:: Text ::

Today, Ortega implements his knowledge on a daily basis. What he’s learned has made him a more effective manager, he says, because he can “understand where people are at and … motivate people to change for the better.”
Ortega’s role as station manager is multifaceted. He is responsible for managing vendor relationships, customer satisfaction, staffing and budgets, among other things. It’s a position that speaks to his love of teamwork.
“Sometimes you have to be a therapist here, and sometimes you have to be a coach, and sometimes you have to be a referee,” he says with a smile.
Ortega seems to do it well: His team is currently leading the region for customer satisfaction. “I take that as a compliment to myself and my team because I’ve tried to build a foundation here where the team trusts me to give them support and make the changes we need to improve customer satisfaction.”
When Ortega isn’t at the airport or with his family, you might find him working within the community: He partnered with his local Boys & Girls Club for four years, and he’s joined outreach programs through Delta Air Lines to support educational initiatives in Mexico. Beyond that, who knows? You might even find him in the classroom again at some point.
“My short-term goal was to become a station manager,” he says, “and I’m there now. My next goal is to continue growing and learning, and I think getting my master’s will allow me to get to that next level. I want to become VP of Delta Air Lines at one point. That’s something that I really want to strive to get to, and I think having that educational background, that’s something that’s going to help me get there.”

:::
:: Provided records ::

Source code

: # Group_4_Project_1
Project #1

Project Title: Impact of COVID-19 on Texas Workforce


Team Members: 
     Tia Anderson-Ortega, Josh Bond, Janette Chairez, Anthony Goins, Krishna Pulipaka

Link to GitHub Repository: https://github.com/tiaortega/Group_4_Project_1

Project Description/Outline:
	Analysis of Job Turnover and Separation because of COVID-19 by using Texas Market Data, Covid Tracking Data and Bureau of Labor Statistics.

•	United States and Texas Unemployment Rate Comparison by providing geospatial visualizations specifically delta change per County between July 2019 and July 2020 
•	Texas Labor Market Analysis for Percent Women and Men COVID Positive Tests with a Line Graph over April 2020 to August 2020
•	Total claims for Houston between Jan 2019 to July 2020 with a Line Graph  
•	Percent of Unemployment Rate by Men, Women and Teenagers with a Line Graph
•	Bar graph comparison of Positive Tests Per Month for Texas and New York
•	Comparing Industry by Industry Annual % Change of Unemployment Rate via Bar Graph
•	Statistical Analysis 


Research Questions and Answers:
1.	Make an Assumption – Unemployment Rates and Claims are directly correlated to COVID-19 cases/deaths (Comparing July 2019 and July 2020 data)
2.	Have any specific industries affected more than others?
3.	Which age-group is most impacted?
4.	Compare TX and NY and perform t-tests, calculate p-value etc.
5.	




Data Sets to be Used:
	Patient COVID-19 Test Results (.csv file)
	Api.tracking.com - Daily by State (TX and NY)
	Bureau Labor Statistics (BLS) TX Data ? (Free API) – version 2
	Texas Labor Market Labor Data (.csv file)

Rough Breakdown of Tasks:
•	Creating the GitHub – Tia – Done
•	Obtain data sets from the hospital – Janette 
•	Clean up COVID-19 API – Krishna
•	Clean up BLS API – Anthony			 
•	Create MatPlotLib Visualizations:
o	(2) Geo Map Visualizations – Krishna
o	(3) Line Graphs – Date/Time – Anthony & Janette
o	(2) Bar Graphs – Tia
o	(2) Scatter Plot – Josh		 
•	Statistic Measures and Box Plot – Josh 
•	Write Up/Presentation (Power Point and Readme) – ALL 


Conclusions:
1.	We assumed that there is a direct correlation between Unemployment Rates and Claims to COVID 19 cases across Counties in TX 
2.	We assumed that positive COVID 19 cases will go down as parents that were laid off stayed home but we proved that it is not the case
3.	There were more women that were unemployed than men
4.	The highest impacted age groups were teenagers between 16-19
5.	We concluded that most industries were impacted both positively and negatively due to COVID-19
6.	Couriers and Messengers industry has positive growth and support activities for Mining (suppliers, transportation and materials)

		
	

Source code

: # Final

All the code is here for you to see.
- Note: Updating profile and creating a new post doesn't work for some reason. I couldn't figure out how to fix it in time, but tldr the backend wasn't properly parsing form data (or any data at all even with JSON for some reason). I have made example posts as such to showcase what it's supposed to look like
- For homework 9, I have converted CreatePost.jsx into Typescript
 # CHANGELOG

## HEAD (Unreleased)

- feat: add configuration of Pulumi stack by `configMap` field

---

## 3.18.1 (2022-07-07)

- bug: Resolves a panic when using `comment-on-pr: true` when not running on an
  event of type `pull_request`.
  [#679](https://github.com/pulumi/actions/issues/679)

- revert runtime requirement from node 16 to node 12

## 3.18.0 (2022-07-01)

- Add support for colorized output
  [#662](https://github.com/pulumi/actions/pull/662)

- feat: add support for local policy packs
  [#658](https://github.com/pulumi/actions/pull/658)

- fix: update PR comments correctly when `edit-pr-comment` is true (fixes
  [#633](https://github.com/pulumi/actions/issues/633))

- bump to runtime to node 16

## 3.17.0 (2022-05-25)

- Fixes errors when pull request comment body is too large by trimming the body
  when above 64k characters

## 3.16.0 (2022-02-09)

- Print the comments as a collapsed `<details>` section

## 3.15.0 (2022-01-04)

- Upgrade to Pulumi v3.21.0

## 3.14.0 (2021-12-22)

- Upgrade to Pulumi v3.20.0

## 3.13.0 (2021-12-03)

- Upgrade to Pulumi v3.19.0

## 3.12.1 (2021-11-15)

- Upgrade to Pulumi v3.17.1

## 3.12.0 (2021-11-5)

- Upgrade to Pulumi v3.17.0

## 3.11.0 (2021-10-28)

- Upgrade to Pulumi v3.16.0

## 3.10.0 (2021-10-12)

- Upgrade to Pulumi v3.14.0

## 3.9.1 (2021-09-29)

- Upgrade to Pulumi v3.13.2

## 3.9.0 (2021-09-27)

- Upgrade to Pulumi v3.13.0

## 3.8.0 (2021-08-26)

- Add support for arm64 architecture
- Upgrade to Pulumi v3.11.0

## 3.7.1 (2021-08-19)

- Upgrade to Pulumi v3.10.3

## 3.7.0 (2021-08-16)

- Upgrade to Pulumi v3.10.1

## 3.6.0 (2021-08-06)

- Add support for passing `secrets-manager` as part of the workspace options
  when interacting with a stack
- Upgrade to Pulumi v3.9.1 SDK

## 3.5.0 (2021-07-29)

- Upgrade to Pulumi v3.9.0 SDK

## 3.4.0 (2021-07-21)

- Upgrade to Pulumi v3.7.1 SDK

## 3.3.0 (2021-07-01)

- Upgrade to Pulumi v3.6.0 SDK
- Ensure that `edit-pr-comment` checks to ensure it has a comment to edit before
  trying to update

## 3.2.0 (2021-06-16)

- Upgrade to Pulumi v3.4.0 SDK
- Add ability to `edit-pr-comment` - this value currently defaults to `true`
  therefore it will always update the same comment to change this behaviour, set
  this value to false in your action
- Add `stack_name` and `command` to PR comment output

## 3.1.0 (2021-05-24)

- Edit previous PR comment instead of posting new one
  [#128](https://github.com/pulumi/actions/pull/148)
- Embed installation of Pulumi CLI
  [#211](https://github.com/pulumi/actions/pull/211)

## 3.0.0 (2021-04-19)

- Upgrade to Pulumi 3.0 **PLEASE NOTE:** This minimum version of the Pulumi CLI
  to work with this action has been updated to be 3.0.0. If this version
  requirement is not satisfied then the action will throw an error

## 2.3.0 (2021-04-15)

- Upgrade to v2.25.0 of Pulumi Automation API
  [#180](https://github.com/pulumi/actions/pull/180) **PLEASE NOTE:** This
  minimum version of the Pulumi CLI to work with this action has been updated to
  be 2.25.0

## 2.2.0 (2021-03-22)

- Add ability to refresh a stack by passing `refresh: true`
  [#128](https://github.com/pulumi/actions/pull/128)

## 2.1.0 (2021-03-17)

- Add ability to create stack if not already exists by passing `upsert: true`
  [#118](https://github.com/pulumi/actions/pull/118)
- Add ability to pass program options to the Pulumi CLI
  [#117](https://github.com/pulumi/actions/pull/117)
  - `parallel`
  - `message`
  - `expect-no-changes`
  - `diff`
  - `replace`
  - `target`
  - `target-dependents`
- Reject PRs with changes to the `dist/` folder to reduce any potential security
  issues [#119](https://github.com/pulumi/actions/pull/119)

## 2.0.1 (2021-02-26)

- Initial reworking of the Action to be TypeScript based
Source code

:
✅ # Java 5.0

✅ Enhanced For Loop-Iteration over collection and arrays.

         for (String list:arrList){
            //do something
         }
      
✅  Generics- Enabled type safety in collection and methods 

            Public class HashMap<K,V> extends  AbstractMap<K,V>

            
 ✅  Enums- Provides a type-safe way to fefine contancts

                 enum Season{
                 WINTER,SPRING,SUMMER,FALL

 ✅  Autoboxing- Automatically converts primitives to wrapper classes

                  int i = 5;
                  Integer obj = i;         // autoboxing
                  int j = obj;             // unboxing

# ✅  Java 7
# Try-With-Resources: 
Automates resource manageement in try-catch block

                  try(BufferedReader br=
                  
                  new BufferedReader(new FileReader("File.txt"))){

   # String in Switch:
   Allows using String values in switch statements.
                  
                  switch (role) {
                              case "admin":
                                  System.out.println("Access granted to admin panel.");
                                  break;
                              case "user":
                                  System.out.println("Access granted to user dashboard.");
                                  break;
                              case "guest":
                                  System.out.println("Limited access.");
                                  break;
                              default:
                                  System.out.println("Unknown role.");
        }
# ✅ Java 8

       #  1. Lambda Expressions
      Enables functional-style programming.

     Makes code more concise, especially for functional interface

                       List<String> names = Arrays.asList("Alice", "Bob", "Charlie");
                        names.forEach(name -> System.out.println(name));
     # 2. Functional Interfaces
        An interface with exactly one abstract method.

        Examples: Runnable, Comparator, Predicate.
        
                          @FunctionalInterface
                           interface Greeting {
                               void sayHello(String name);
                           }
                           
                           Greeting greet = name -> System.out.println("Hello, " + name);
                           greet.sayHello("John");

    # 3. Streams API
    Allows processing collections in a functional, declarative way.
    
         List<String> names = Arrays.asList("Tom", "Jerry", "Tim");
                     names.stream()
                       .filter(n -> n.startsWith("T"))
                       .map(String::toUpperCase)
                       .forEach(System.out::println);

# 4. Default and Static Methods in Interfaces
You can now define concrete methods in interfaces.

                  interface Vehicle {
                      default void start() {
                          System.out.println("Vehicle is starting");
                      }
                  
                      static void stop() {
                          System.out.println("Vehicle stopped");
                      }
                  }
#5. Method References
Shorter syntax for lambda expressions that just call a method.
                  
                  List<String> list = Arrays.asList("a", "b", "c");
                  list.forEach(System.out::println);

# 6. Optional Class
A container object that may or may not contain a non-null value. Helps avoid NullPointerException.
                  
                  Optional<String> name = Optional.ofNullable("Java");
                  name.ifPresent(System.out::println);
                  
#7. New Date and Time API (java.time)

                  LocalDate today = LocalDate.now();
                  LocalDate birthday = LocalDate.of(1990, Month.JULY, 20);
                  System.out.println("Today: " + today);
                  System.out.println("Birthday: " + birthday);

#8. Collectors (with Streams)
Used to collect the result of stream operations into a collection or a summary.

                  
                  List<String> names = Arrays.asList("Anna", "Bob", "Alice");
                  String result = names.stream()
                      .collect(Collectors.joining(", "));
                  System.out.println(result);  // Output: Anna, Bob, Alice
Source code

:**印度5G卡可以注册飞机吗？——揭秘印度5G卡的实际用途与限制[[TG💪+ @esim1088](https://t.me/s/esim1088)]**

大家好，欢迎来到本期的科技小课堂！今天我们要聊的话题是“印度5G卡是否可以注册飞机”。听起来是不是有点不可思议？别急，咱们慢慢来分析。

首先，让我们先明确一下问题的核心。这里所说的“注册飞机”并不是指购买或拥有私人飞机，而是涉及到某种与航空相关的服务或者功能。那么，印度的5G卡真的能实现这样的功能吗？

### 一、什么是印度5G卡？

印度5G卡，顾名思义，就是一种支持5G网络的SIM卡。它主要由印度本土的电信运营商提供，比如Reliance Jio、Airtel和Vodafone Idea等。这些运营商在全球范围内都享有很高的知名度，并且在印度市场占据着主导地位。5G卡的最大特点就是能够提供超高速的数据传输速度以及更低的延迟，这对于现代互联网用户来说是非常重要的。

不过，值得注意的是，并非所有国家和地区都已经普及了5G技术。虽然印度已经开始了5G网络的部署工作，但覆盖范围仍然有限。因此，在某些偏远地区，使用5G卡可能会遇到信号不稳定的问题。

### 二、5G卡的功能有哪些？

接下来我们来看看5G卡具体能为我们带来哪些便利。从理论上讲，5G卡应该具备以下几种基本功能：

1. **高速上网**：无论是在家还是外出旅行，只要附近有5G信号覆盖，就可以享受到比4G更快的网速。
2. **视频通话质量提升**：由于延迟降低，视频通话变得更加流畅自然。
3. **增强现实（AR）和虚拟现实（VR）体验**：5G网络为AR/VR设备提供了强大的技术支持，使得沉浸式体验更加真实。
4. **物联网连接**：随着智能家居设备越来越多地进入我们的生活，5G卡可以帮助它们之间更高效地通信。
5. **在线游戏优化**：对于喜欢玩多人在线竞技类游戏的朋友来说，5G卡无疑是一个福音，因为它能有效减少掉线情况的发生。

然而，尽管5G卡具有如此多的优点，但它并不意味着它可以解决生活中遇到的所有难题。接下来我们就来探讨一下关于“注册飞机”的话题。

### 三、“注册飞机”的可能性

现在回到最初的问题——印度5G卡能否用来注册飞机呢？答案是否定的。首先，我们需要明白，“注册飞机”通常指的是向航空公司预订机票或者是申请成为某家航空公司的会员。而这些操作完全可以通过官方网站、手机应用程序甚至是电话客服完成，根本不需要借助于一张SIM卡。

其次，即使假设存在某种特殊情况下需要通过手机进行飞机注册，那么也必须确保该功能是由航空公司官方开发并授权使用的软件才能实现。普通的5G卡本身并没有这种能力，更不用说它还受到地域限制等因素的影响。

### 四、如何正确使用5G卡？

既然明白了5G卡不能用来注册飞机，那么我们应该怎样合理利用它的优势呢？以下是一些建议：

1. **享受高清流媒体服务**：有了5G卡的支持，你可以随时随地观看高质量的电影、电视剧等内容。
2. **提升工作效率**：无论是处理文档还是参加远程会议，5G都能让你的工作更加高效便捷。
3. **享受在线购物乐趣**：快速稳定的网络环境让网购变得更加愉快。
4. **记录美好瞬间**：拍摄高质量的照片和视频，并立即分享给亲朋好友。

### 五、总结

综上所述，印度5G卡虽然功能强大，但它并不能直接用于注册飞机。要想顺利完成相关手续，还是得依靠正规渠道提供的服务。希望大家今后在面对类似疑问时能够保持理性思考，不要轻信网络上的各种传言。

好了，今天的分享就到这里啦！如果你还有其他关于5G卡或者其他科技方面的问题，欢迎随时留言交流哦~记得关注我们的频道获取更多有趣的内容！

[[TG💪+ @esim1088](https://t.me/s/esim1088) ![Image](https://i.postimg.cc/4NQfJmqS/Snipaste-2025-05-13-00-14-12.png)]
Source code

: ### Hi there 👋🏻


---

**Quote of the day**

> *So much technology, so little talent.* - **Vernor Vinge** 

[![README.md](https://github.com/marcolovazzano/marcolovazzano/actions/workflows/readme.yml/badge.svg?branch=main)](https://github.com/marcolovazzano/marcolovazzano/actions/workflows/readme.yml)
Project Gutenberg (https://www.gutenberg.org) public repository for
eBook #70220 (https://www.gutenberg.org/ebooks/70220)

:::

Assigned task 1: Does the text about Ortega agree with each of these statements? (a) Ortega's team is leading the region for customer satisfaction. (b) Ortega partnered with his local Boys & Girls Club for two years. (c) Ortega's short-term goal was to become VP of Delta Air Lines. Answer yes or no for each and quote the words from the text that decide it.
Assigned task 2: Carry the text about Ortega forward from its last sentence.

Exercise output 1:
(a) Yes: "His team is currently leading the region for customer satisfaction."
(b) No: "He partnered with his local Boys & Girls Club for four years"
(c) No: "My short-term goal was to become a station manager"

Exercise output 2:
It’s a message he shares with anyone who will listen, from his brother who never completed his degree to his nieces and nephews, friends and mentees. “People have their limitations,” Ortega points out. “They see the world from one perspective, but once you get out into the real world, there’s more to it.”
Expanding that perspective is worth the effort, in Ortega’s view. It not only makes for a more enlightened individual, but it makes the whole team — whether at work or in the world at large — stronger.
“I’m not going to say it was easy,” Ortega says, “because it wasn’t always easy. But I’m glad there’s a different platform for people who have a busy work-home life to have an opportunity to pursue a higher education. I think it’s a key necessity in order for us to get better as a society.”